Yogic Icons in the Making: Alexandra David-Neel in India and Tibet and Yoga and Meditation in France and Europe (1890–1960)
Yoga is very popular and practised all over the world encompassing many different meanings and currents. Recent studies have shown how its development has taken place since the 1930s, and especially since the 1960s, in a dynamic interaction between India, and more generally Asia, Europe, and the Americas. The process began as early as the end of the 19th century, at the crossroads of esoteric, scholarly, literary, and artistic circles. While a few works have focused on the conception of yoga in English-speaking theosophical circles, the role of French occultist circles in the cultural history of global yoga remains insufficiently studied.
Thought of first and foremost as a practice, yoga has also been scarcely studied from the angle of the figures who embody it, the yogis and yoginis, who have played a key role in shaping the imagery surrounding India and Tibet. The transfer of yoga imagery from India to Tibet in the global context deserves particular attention. The works of the French Buddhist traveller and writer Alexandra David-Neel (1868–1969) shed light on this lesser-known history of yoga.
David-Neel’s work on yoga goes back to her very first writings in the late 19th century, within the theosophical and scholarly circles of the time, and continues right up to her very last writings at the end of her life in the 1960s. Above all, her books on Tibet, starting in the late 1920s, helped popularise Tibetan yogis and yoginis. This literary output allows for an examination of nearly a century of yoga development in France and and French-speaking areas of Switzerland and Belgium within the global context, and is key to understanding the emergence and creation of "yogic icons."

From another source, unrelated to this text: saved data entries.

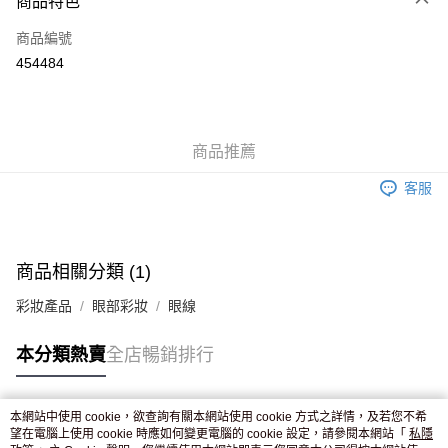
商品特色
信用卡
商品編號
Apple Pay
454484
AlipayHK
WeChat Pay
商品推薦
送貨方式
客服
JD京東物流，訂單確認發貨後2-4個工作天送達
運費表
滿 HK$250.00 或以上免運費
付款後門市自取，訂單確認後2-4個工作天到店，7天內取。逾期後
商品相關分類 (1)
訂單作廢，並不會安排重寄
彩妝產品
眼部彩妝
眼線
免運費
本分類熱賣
全店暢銷排行
本網站中使用 cookie，欲查詢有關本網站使用 cookie 方式之詳情，及若您不希
熱門標籤
望在電腦上使用 cookie 時應如何變更電腦的 cookie 設定，請參閱本網站「
私隱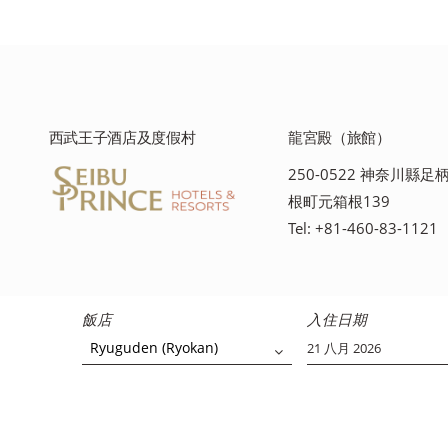
西武王子酒店及度假村
龍宮殿（旅館）
250-0522 神奈川縣
根町元箱根139
Tel: +81-460-83-1121
飯店
入住日期
Ryuguden (Ryokan)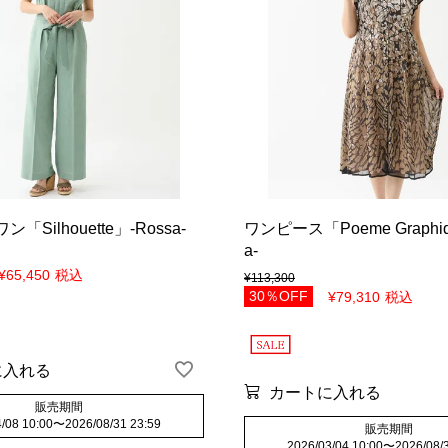
Silhouette」-Rossa-
ワンピース「Poeme Graphiq
a-
¥
65,450
税込
¥
113,300
30％OFF
¥
79,310
税込
に入れる
カートに入れる
販売期間
/08 10:00
〜
2026/08/31 23:59
販売期間
2026/03/04 10:00
〜
2026/08/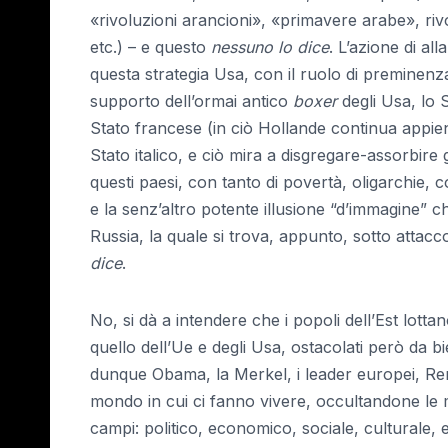
«rivoluzioni arancioni», «primavere arabe», rivol
etc.) – e questo
nessuno lo dice
. L’azione di al
questa strategia Usa, con il ruolo di preminenz
supporto dell’ormai antico
boxer
degli Usa, lo 
Stato francese (in ciò Hollande continua appien
Stato italico, e ciò mira a disgregare-assorbire g
questi paesi, con tanto di povertà, oligarchie, c
e la senz’altro potente illusione “d’immagine” c
Russia, la quale si trova, appunto, sotto attac
dice
.
No, si dà a intendere che i popoli dell’Est lotta
quello dell’Ue e degli Usa, ostacolati però da bie
dunque Obama, la Merkel, i leader europei, Renz
mondo in cui ci fanno vivere, occultandone le mo
campi: politico, economico, sociale, culturale, e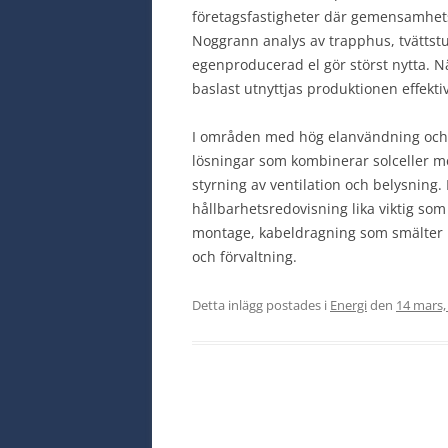
företagsfastigheter där gemensamhetsel
Noggrann analys av trapphus, tvättstug
egenproducerad el gör störst nytta. 
baslast utnyttjas produktionen effektiv
I områden med hög elanvändning och
lösningar som kombinerar solceller me
styrning av ventilation och belysning. 
hållbarhetsredovisning lika viktig som
montage, kabeldragning som smälter i
och förvaltning.
Detta inlägg postades i
Energi
den
14 mars,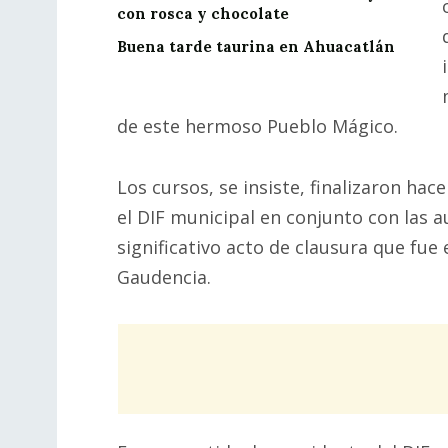
con rosca y chocolate
Buena tarde taurina en Ahuacatlán
de este hermoso Pueblo Mágico.
Los cursos, se insiste, finalizaron hac
el DIF municipal en conjunto con las 
significativo acto de clausura que fu
Gaudencia.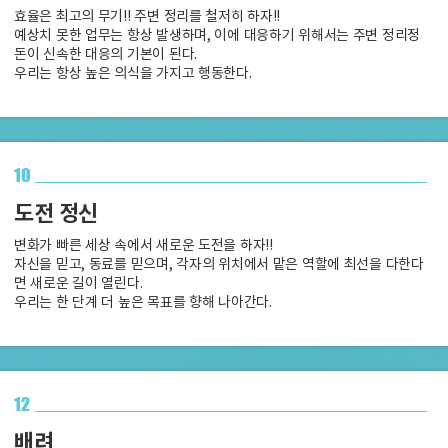
효율은 최고의 무기!! 주변 정리를 철저히 하자!!
예상치 못한 업무는 항상 발생하며, 이에 대응하기 위해서는 주변 정리정
돈이 신속한 대응의 기본이 된다.
우리는 항상 높은 의식을 가지고 행동한다.
10
도전 정신
변화가 빠른 세상 속에서 새로운 도전을 하자!!
자신을 믿고, 동료를 믿으며, 각자의 위치에서 맡은 역할에 최선을 다한다
면 새로운 길이 열린다.
우리는 한 단계 더 높은 목표를 향해 나아간다.
12
배려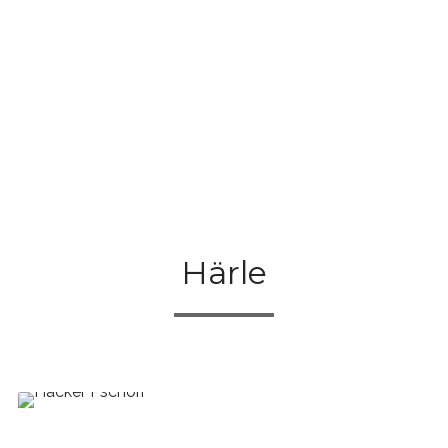
Härle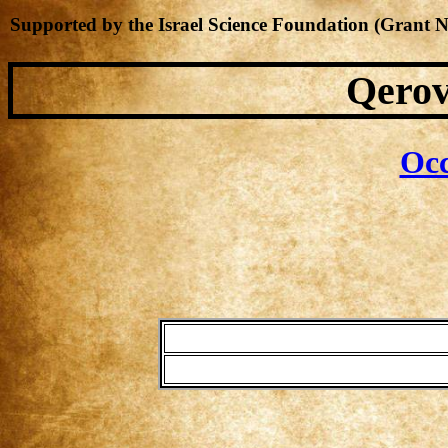
Supported by the Israel Science Foundation (Grant 
Qerov
Occ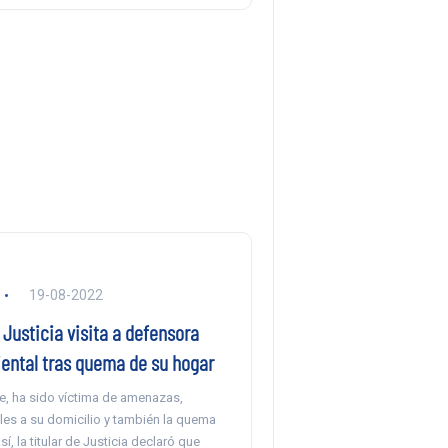
19-08-2022
 Justicia visita a defensora
ntal tras quema de su hogar
e, ha sido víctima de amenazas,
les a su domicilio y también la quema
í, la titular de Justicia declaró que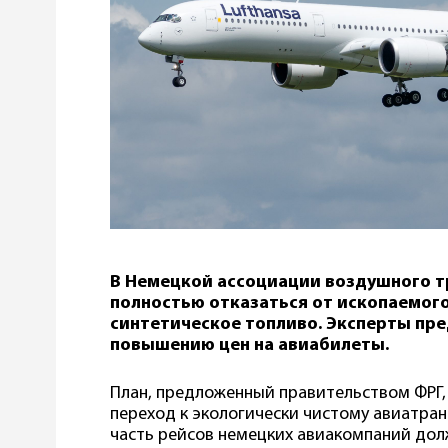
В Немецкой ассоциации воздушного т
полностью отказаться от ископаемого
синтетическое топливо. Эксперты пре
повышению цен на авиабилеты.
План, предложенный правительством ФРГ
переход к экологически чистому авиатран
часть рейсов немецких авиакомпаний до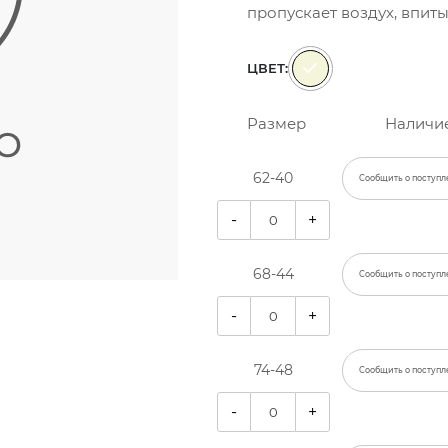
пропускает воздух, впиты
ЦВЕТ:
Размер
Наличи
62-40
Сообщить о поступл
-
+
68-44
Сообщить о поступл
-
+
74-48
Сообщить о поступл
-
+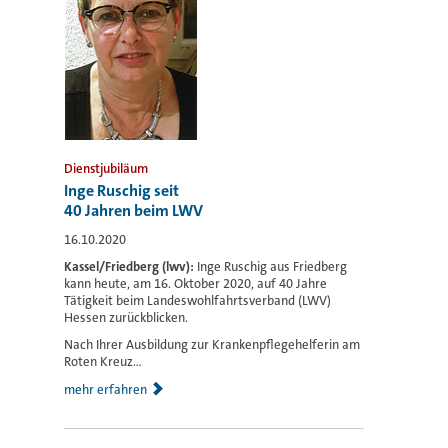
Dienstjubiläum
Inge Ruschig seit
40 Jahren beim LWV
16.10.2020
Kassel/Friedberg (lwv):
Inge Ruschig aus Friedberg
kann heute, am 16. Oktober 2020, auf 40 Jahre
Tätigkeit beim Landeswohlfahrtsverband (LWV)
Hessen zurückblicken.
Nach Ihrer Ausbildung zur Krankenpflegehelferin am
Roten Kreuz...
mehr erfahren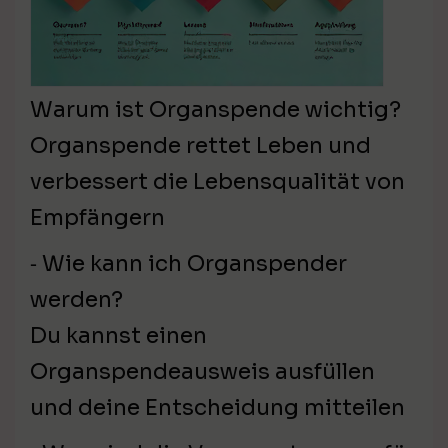
Warum ist Organspende wichtig?
Organspende rettet Leben und
verbessert die Lebensqualität von
Empfängern
⁃ Wie kann ich Organspender
werden?
Du kannst einen
Organspendeausweis ausfüllen
und deine Entscheidung mitteilen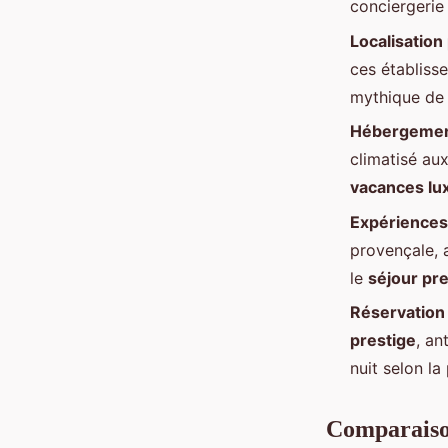
conciergerie 
Localisation 
ces établiss
mythique de 
Hébergement
climatisé au
vacances lu
Expériences
provençale, 
le
séjour pr
Réservation
prestige
, an
nuit selon la
Comparaison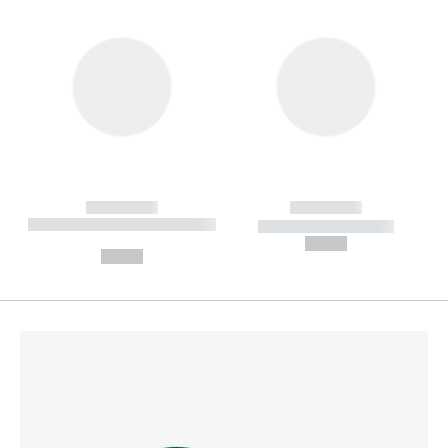
------------
------------
----------- ----------- --------
----------- -----------
---
--,-- €
--,-- €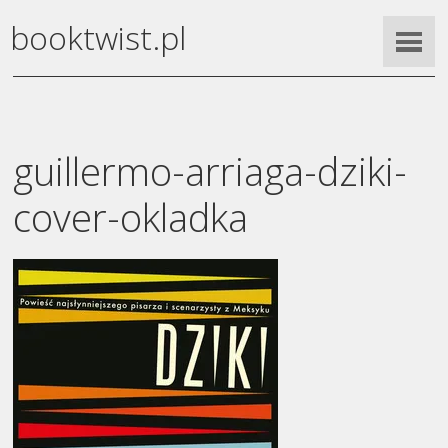
booktwist.pl
guillermo-arriaga-dziki-
cover-okladka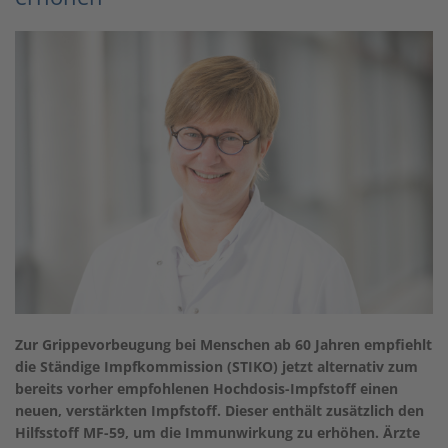
Zur Grippevorbeugung bei Menschen ab 60 Jahren empfiehlt
die Ständige Impfkommission (STIKO) jetzt alternativ zum
bereits vorher empfohlenen Hochdosis-Impfstoff einen
neuen, verstärkten Impfstoff. Dieser enthält zusätzlich den
Hilfsstoff MF-59, um die Immunwirkung zu erhöhen. Ärzte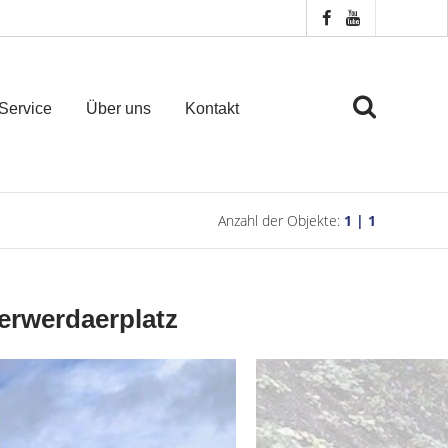
Service
Über uns
Kontakt
Anzahl der Objekte:
1 | 1
erwerdaerplatz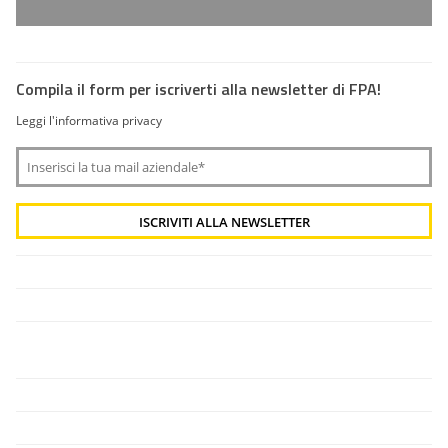
Compila il form per iscriverti alla newsletter di FPA!
Leggi l'informativa privacy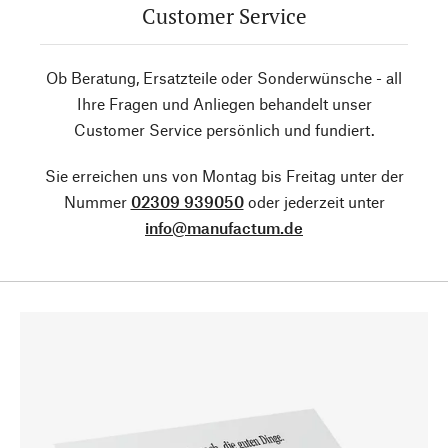
Customer Service
Ob Beratung, Ersatzteile oder Sonderwünsche - all
Ihre Fragen und Anliegen behandelt unser
Customer Service persönlich und fundiert.
Sie erreichen uns von Montag bis Freitag unter der
Nummer
02309 939050
oder jederzeit unter
info@manufactum.de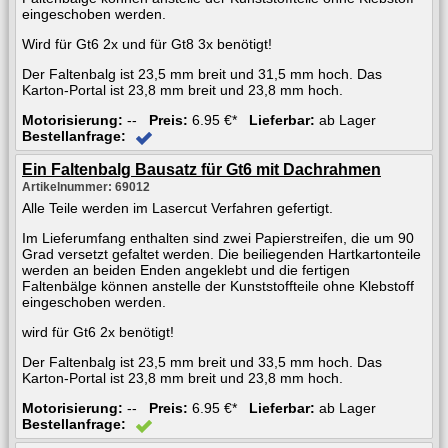
eingeschoben werden.
Wird für Gt6 2x und für Gt8 3x benötigt!
Der Faltenbalg ist 23,5 mm breit und 31,5 mm hoch. Das
Karton-Portal ist 23,8 mm breit und 23,8 mm hoch.
Motorisierung:
--
Preis:
6.95 €*
Lieferbar:
ab Lager
Bestellanfrage:
Ein Faltenbalg Bausatz für Gt6 mit Dachrahmen
Artikelnummer: 69012
Alle Teile werden im Lasercut Verfahren gefertigt.
Im Lieferumfang enthalten sind zwei Papierstreifen, die um 90
Grad versetzt gefaltet werden. Die beiliegenden Hartkartonteile
werden an beiden Enden angeklebt und die fertigen
Faltenbälge können anstelle der Kunststoffteile ohne Klebstoff
eingeschoben werden.
wird für Gt6 2x benötigt!
Der Faltenbalg ist 23,5 mm breit und 33,5 mm hoch. Das
Karton-Portal ist 23,8 mm breit und 23,8 mm hoch.
Motorisierung:
--
Preis:
6.95 €*
Lieferbar:
ab Lager
Bestellanfrage: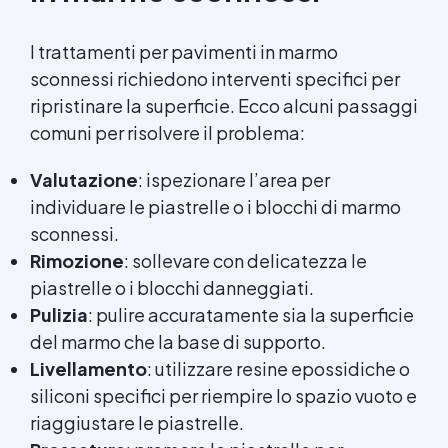
I trattamenti per pavimenti in marmo
sconnessi richiedono interventi specifici per
ripristinare la superficie. Ecco alcuni passaggi
comuni per risolvere il problema:
Valutazione
: ispezionare l’area per
individuare le piastrelle o i blocchi di marmo
sconnessi.
Rimozione
: sollevare con delicatezza le
piastrelle o i blocchi danneggiati.
Pulizia
: pulire accuratamente sia la superficie
del marmo che la base di supporto.
Livellamento
: utilizzare resine epossidiche o
siliconi specifici per riempire lo spazio vuoto e
riaggiustare le piastrelle.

In addition, after publishing several texts on Indian yoga and Tibet, David-Neel embarked on a research trip to Asia, largely focusing on modern yoga developments. Through archival documents, her journey and sudden interest in Tibetan yoga can be traced, revealing the Asian figures involved in translating yoga within an imperialist context and highlighting the entangled historical issues that underpin David-Neel’s writings.
In parallel, David-Neel was deeply involved in Buddhist meditation and wrote extensively on the subject. Yoga repeatedly occurs in this context and is often posited in opposition to meditation. David-Neel’s conceptions of and approaches to yoga and meditation, as expressed in her writings and interviews, needs to be understood against the backdrop of the vast network she maintained and developed with numerous personalities, in France, Europe, America, and Asia who were involved in the development of the study and practice of what came to be known as "Asian spiritualities."
In these multiple contexts, David-Neel’s position as a committed Buddhist sheds new light on the relationship between yoga and meditation, and on the intertwined history of these two notions in 19th- and 20th-century global religious history, which have shaped our understanding today.